(Stored dataset items)

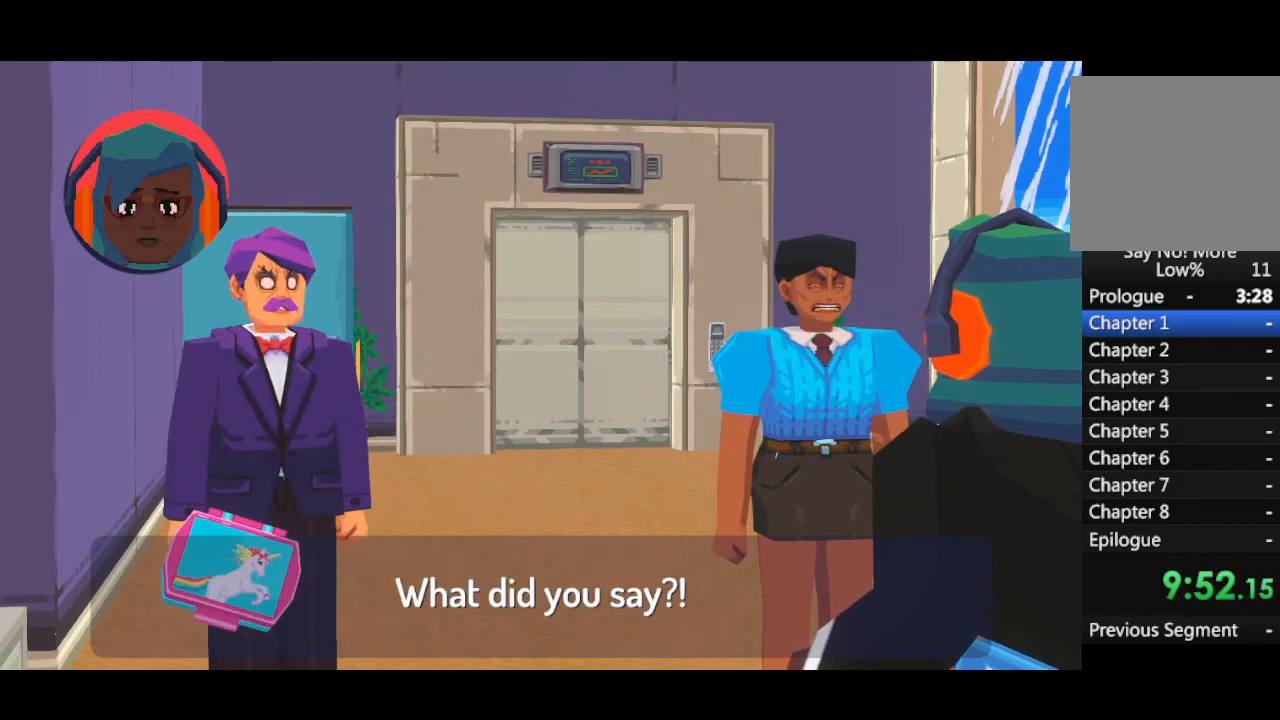
{"keys": [], "mouse": [], "events": [[67, "space", "up"]]}
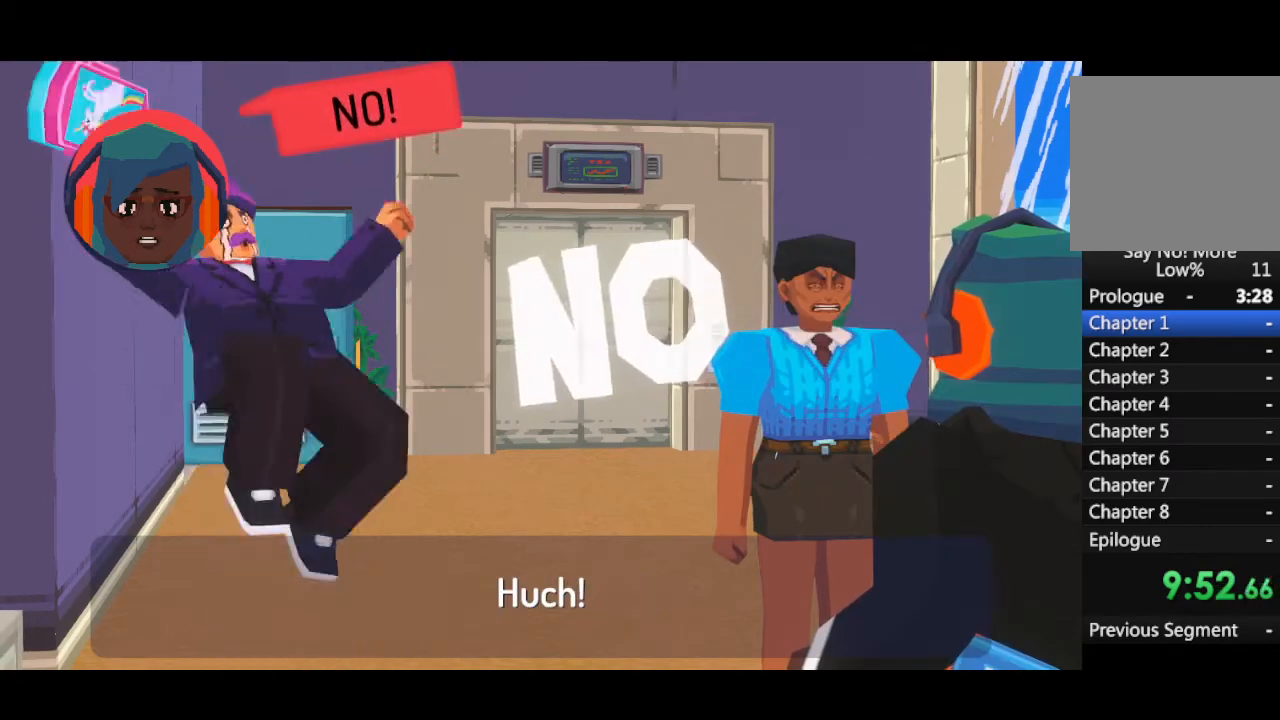
{"keys": [], "mouse": [], "events": []}
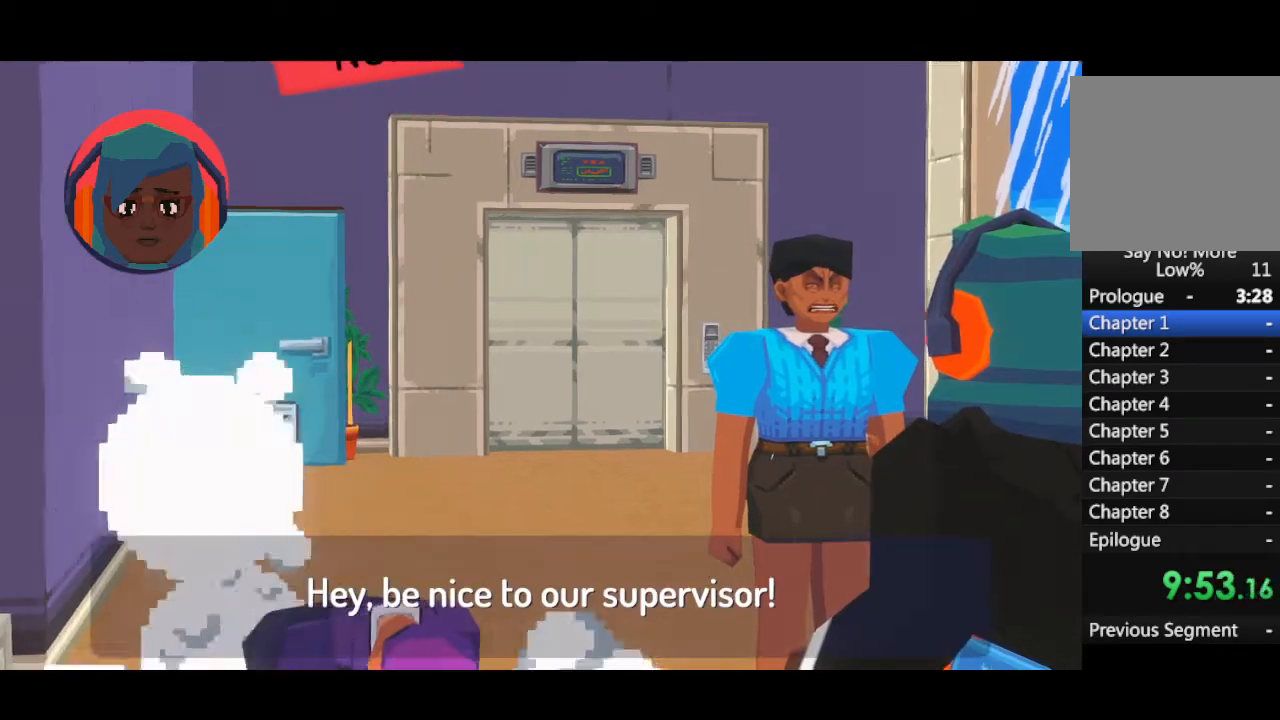
{"keys": [], "mouse": [], "events": [[367, "space", "down"], [467, "space", "up"]]}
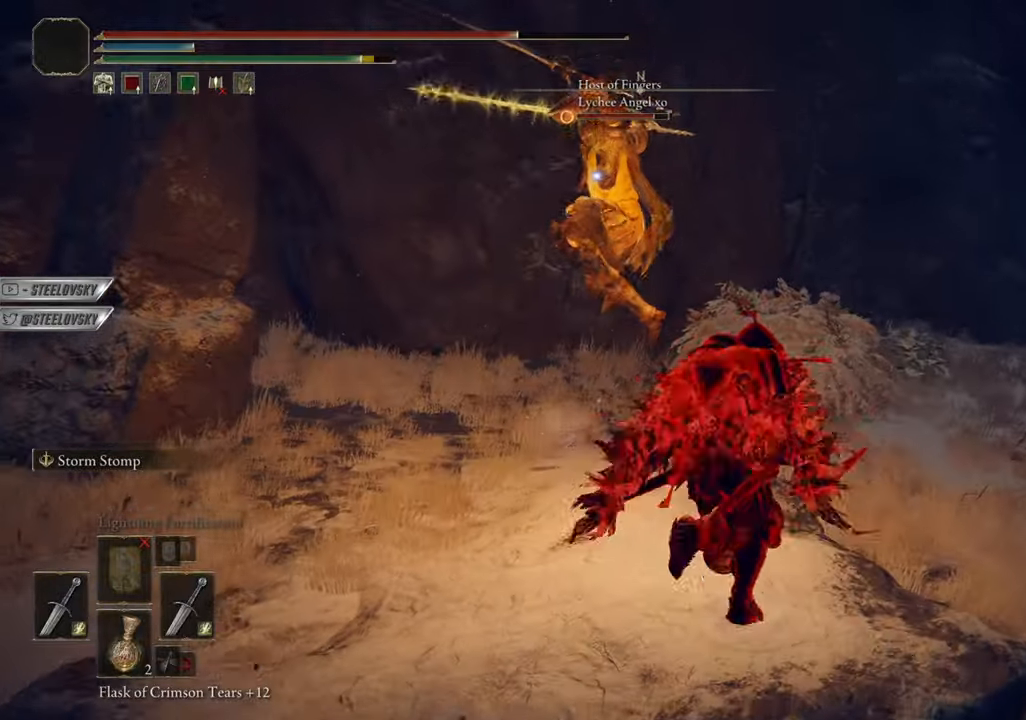
Gameplay with a controller (PlayStation layout); each line is a JSON object with the inputs held at the frame after it. "events" lists button and stick changes between this image and that frame as [ms after this image, input, new state], when the widget could be followed in between. Not read: START.
{"buttons": [], "left_stick": "up-right", "right_stick": "center", "events": [[50, "L2", "up"], [66, "CIRCLE", "up"], [117, "left_stick", "right"], [317, "left_stick", "up-right"]]}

Exercise objective:
The entries should be printed again exactly as written, leaving all pictures out.

Answer to this exercise:
{"keys": [], "mouse": [], "events": [[67, "space", "up"]]}
{"keys": [], "mouse": [], "events": []}
{"keys": [], "mouse": [], "events": [[367, "space", "down"], [467, "space", "up"]]}
Gameplay with a controller (PlayStation layout); each line is a JSON object with the inputs held at the frame after it. "events" lists button and stick changes between this image and that frame as [ms after this image, input, new state], when the widget could be followed in between. Not read: START.
{"buttons": [], "left_stick": "up-right", "right_stick": "center", "events": [[50, "L2", "up"], [66, "CIRCLE", "up"], [117, "left_stick", "right"], [317, "left_stick", "up-right"]]}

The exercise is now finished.